Best Parents… make sure there is a “father figure” in their kids’ lives. Today’s families are varied. Not every family is made up of a biological mom, biological dad and their 2.3 children. BUT, that doesn’t mean that a mom and a dad aren’t necessary.
The best case scenario is for children to have an actively involved father. This isn’t just a problem in families of divorce. There are plenty of families where fathers just don’t take an active role in parenting. Moms you’re great at a lot of things, but you can’t be everything to your children. You can’t be a dad too. I’ve seen, families where moms actually prevent fathers from doing much at all when it comes to their children. To those moms, I say, “back off a little” and allow your children’s father to interact more with his kids and be their dad.

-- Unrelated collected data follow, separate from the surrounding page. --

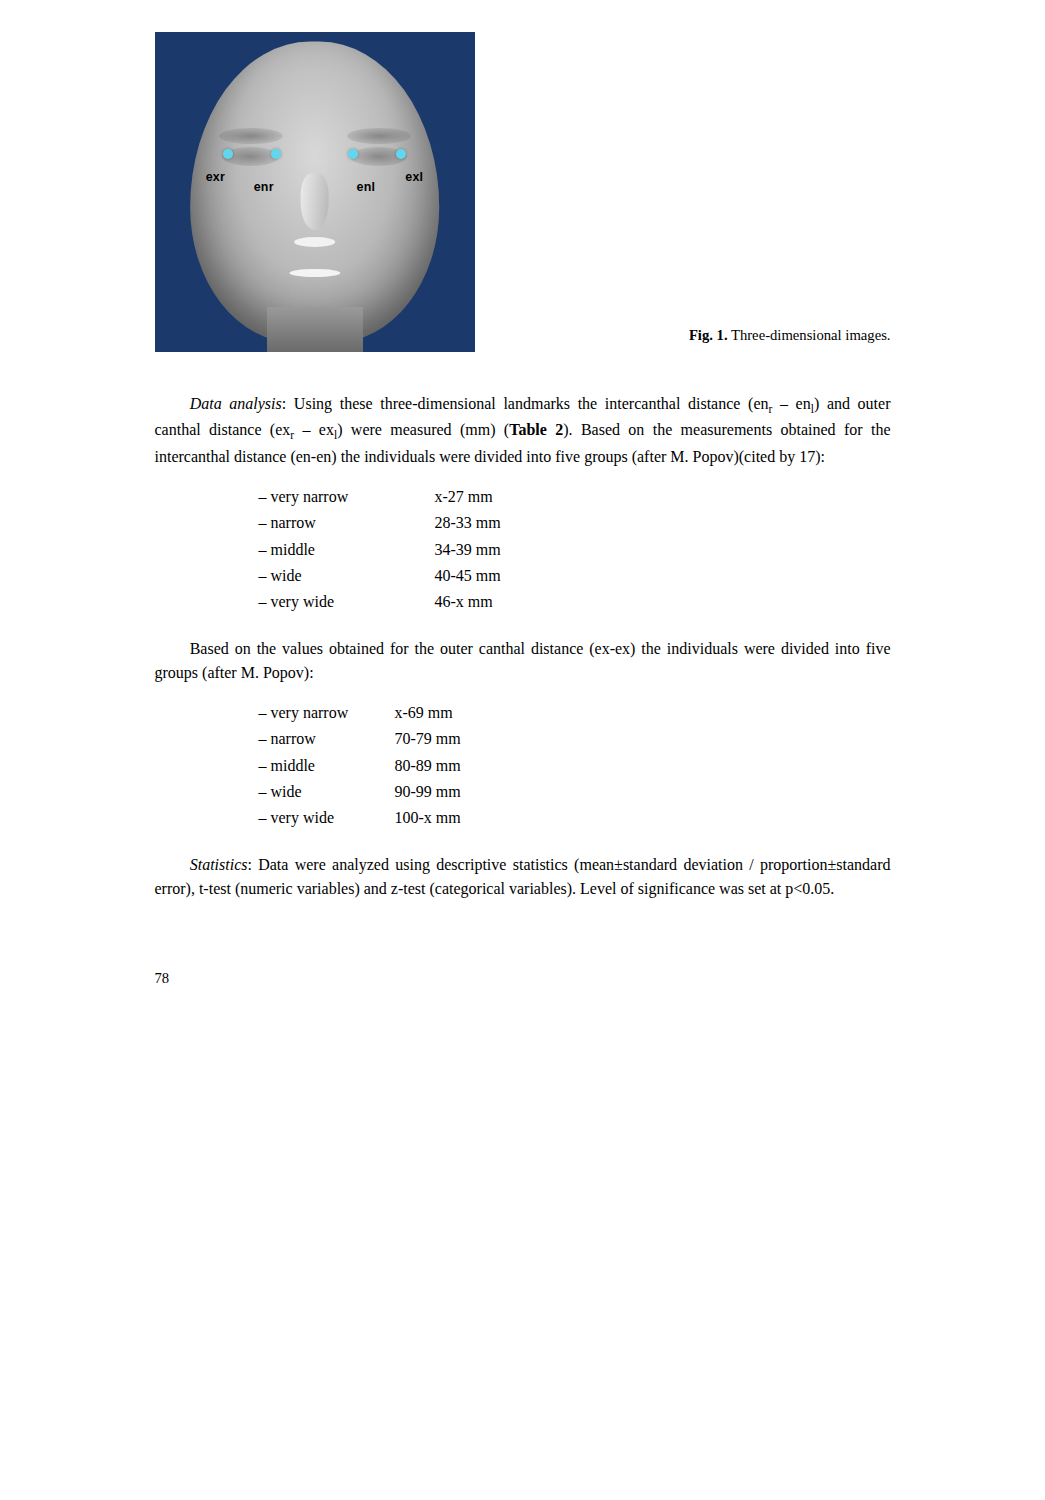exr enr enl exl
Fig. 1. Three-dimensional images.
Data analysis: Using these three-dimensional landmarks the intercanthal distance (enr – enl) and outer canthal distance (exr – exl) were measured (mm) (Table 2). Based on the measurements obtained for the intercanthal distance (en-en) the individuals were divided into five groups (after M. Popov)(cited by 17):
– very narrow x-27 mm
– narrow 28-33 mm
– middle 34-39 mm
– wide 40-45 mm
– very wide 46-x mm
Based on the values obtained for the outer canthal distance (ex-ex) the individuals were divided into five groups (after M. Popov):
– very narrow x-69 mm
– narrow 70-79 mm
– middle 80-89 mm
– wide 90-99 mm
– very wide 100-x mm
Statistics: Data were analyzed using descriptive statistics (mean±standard deviation / proportion±standard error), t-test (numeric variables) and z-test (categorical variables). Level of significance was set at p<0.05.
78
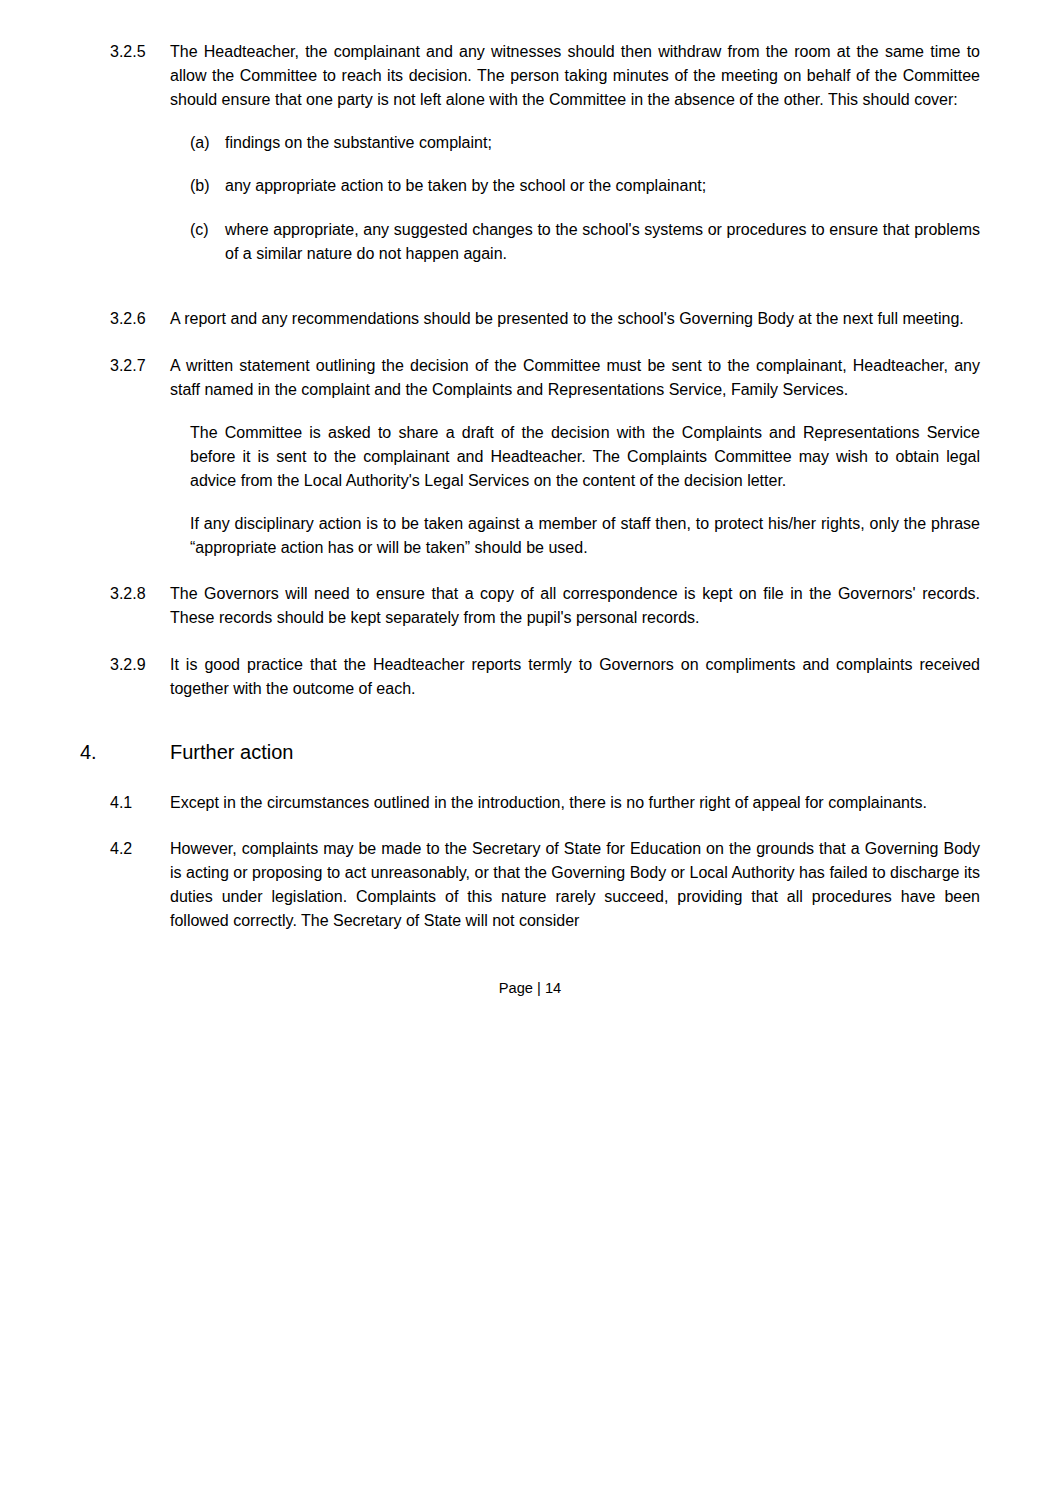3.2.5
The Headteacher, the complainant and any witnesses should then withdraw from the room at the same time to allow the Committee to reach its decision. The person taking minutes of the meeting on behalf of the Committee should ensure that one party is not left alone with the Committee in the absence of the other. This should cover:
(a) findings on the substantive complaint;
(b) any appropriate action to be taken by the school or the complainant;
(c) where appropriate, any suggested changes to the school's systems or procedures to ensure that problems of a similar nature do not happen again.
3.2.6
A report and any recommendations should be presented to the school's Governing Body at the next full meeting.
3.2.7
A written statement outlining the decision of the Committee must be sent to the complainant, Headteacher, any staff named in the complaint and the Complaints and Representations Service, Family Services.
The Committee is asked to share a draft of the decision with the Complaints and Representations Service before it is sent to the complainant and Headteacher. The Complaints Committee may wish to obtain legal advice from the Local Authority's Legal Services on the content of the decision letter.
If any disciplinary action is to be taken against a member of staff then, to protect his/her rights, only the phrase “appropriate action has or will be taken” should be used.
3.2.8
The Governors will need to ensure that a copy of all correspondence is kept on file in the Governors' records. These records should be kept separately from the pupil's personal records.
3.2.9
It is good practice that the Headteacher reports termly to Governors on compliments and complaints received together with the outcome of each.
4. Further action
4.1
Except in the circumstances outlined in the introduction, there is no further right of appeal for complainants.
4.2
However, complaints may be made to the Secretary of State for Education on the grounds that a Governing Body is acting or proposing to act unreasonably, or that the Governing Body or Local Authority has failed to discharge its duties under legislation. Complaints of this nature rarely succeed, providing that all procedures have been followed correctly. The Secretary of State will not consider
Page | 14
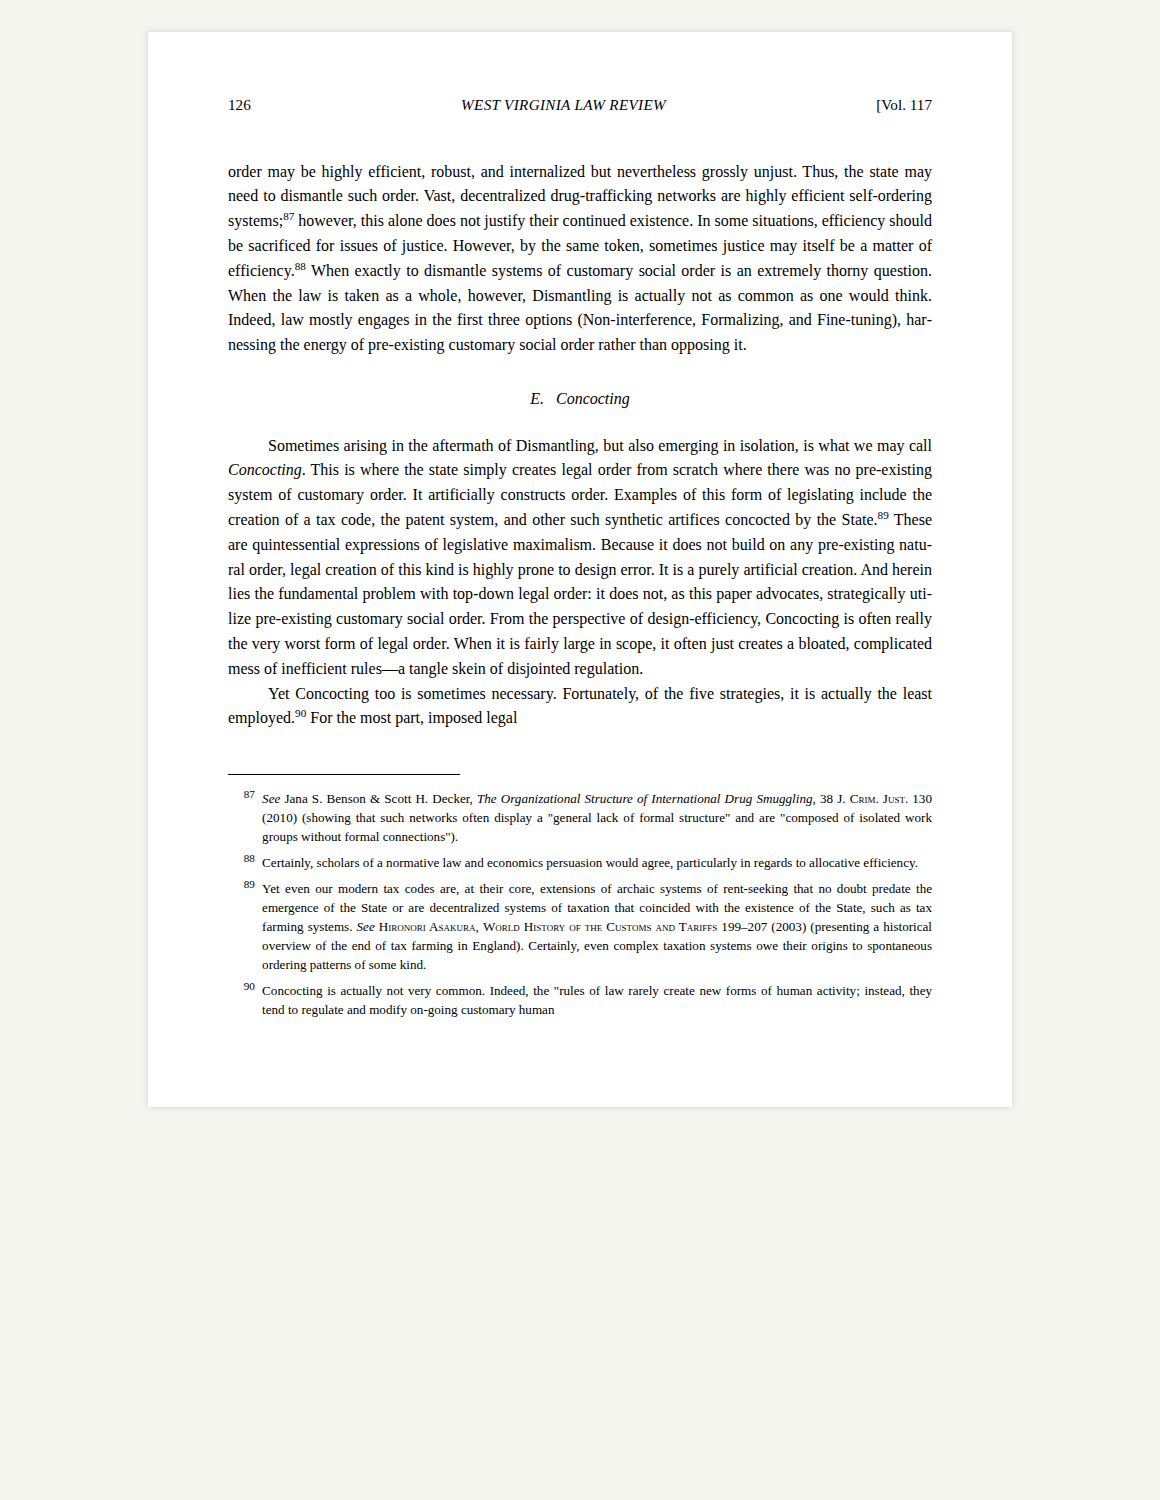126 WEST VIRGINIA LAW REVIEW [Vol. 117
order may be highly efficient, robust, and internalized but nevertheless grossly unjust. Thus, the state may need to dismantle such order. Vast, decentralized drug-trafficking networks are highly efficient self-ordering systems;87 however, this alone does not justify their continued existence. In some situations, efficiency should be sacrificed for issues of justice. However, by the same token, sometimes justice may itself be a matter of efficiency.88 When exactly to dismantle systems of customary social order is an extremely thorny question. When the law is taken as a whole, however, Dismantling is actually not as common as one would think. Indeed, law mostly engages in the first three options (Non-interference, Formalizing, and Fine-tuning), harnessing the energy of pre-existing customary social order rather than opposing it.
E. Concocting
Sometimes arising in the aftermath of Dismantling, but also emerging in isolation, is what we may call Concocting. This is where the state simply creates legal order from scratch where there was no pre-existing system of customary order. It artificially constructs order. Examples of this form of legislating include the creation of a tax code, the patent system, and other such synthetic artifices concocted by the State.89 These are quintessential expressions of legislative maximalism. Because it does not build on any pre-existing natural order, legal creation of this kind is highly prone to design error. It is a purely artificial creation. And herein lies the fundamental problem with top-down legal order: it does not, as this paper advocates, strategically utilize pre-existing customary social order. From the perspective of design-efficiency, Concocting is often really the very worst form of legal order. When it is fairly large in scope, it often just creates a bloated, complicated mess of inefficient rules—a tangle skein of disjointed regulation.
Yet Concocting too is sometimes necessary. Fortunately, of the five strategies, it is actually the least employed.90 For the most part, imposed legal
87
See Jana S. Benson & Scott H. Decker, The Organizational Structure of International Drug Smuggling, 38 J. Crim. Just. 130 (2010) (showing that such networks often display a "general lack of formal structure" and are "composed of isolated work groups without formal connections").
88
Certainly, scholars of a normative law and economics persuasion would agree, particularly in regards to allocative efficiency.
89
Yet even our modern tax codes are, at their core, extensions of archaic systems of rent-seeking that no doubt predate the emergence of the State or are decentralized systems of taxation that coincided with the existence of the State, such as tax farming systems. See Hironori Asakura, World History of the Customs and Tariffs 199–207 (2003) (presenting a historical overview of the end of tax farming in England). Certainly, even complex taxation systems owe their origins to spontaneous ordering patterns of some kind.
90
Concocting is actually not very common. Indeed, the "rules of law rarely create new forms of human activity; instead, they tend to regulate and modify on-going customary human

Unfortunately, the more common scenario is for fathers to make a choice to not be actively involved. I don’t have the space to go into the varied reasons why this might be the case. But I will take a firm stand and say, “It’s selfish.” Your children need you. They need a male perspective. Choosing to check out of their lives (whether you’re present or not) is choosing to abandon them. There’s no other way to put it. This is one of the most devastating wounds you could possible inflict on a child. And no, I’m not just talking about your sons. Your daughters need you just as much.
But what about those families where the actual father isn’t an option? Then moms, I want to encourage you to look for safe alternatives. Are there grandfathers, uncles, or close family friends who can potentially fill that void for your kids? Moms, I warn you to be careful NOT to rely on your boyfriends for this. It’s very difficult for your kids to get attached to someone you’re dating and then lose them once your relationship ends. If they’ve already lost a father, this just continues that cycle of feeling abandoned.
Children growing up without a father figure are more likely to be impoverished, arrested, commit suicide, become teenage parents, become addicted to substances and not graduate high school. Startling statistics, eh?
Daddies – we need you! We need you to teach your children from your unique perspective, spend time with them, show and tell them they are important and play with them. Fathers, the mothers of your children need you! They need your support (not just financial), your unique way of thinking, your wisdom, and most of all – your presence.